There is a world of mind, which few can know,
High raised above the sensual crowd below,
Where thought is pure and free, and fancy fires
In rapture, where the mounting soul aspires,
And sails on wings untiring,—heaven is there,
And all is grand and beautiful, and fair.
How the heart swells beneath the living tide,
That rolls in kindling effluence, deep and wide!
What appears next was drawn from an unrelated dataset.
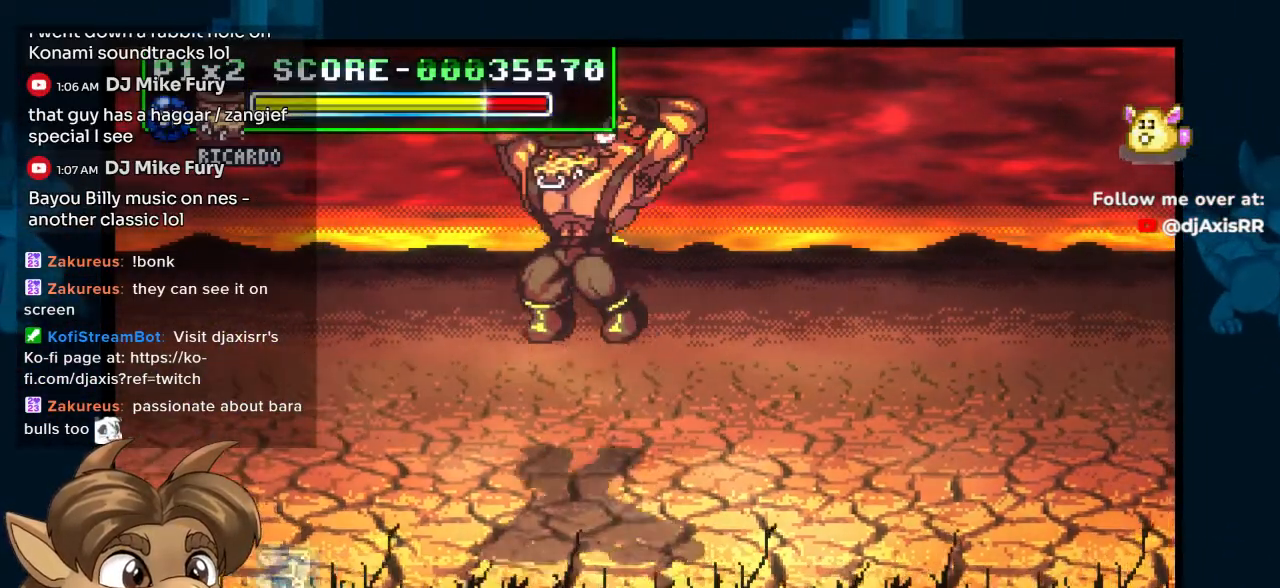
{"buttons": ["DPAD_LEFT"], "left_stick": "center", "right_stick": "center", "events": []}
How man drinks in the clear, untainted ray,
And dwells delighted in meridian day!
The mists that dimmed him, and the crimes that sunk,
When blind with folly and with pleasure drunk,
Are all dispersed, and o'er his august head
Heaven's purest light in streams of love is shed:
As when an eagle, from the mountain's height,
Lifts to the god of day his towering flight,
Spurns with strong wing the fields of nether air,
And soars where ether girds him, pure and rare,
With keen eye fixed upon the burning ball,
He feels no more this cold and earthly thrall,
But, ever mounting with intense desire,
Seeks with untiring flight the fount of fire.
O that my soul had always been thus high,
Had found no joy, no home beneath the sky!
O had perfection been my only aim,
My spirit kindled with a purest flame,
Its energies all active, all awake,
A thirst that heaven, and heaven alone, could slake,—
O had this boundless, quenchless fire been mine,
My soul might still in all its brightness shine:
But sense has poured around its inky streams,
And in its Stygian current quenched the beams;
It cannot rise, it will not sink, it must
Waste with this mortal body into dust;
It has one wish, one only,—in the grave
To find for all its sorrows Lethe's wave,
And there in deep forgetfulness to lie,
And know that body, feeling, thought, must die,
That all the glories of our heaven will fade,
And hell be but a formless phantom's shade.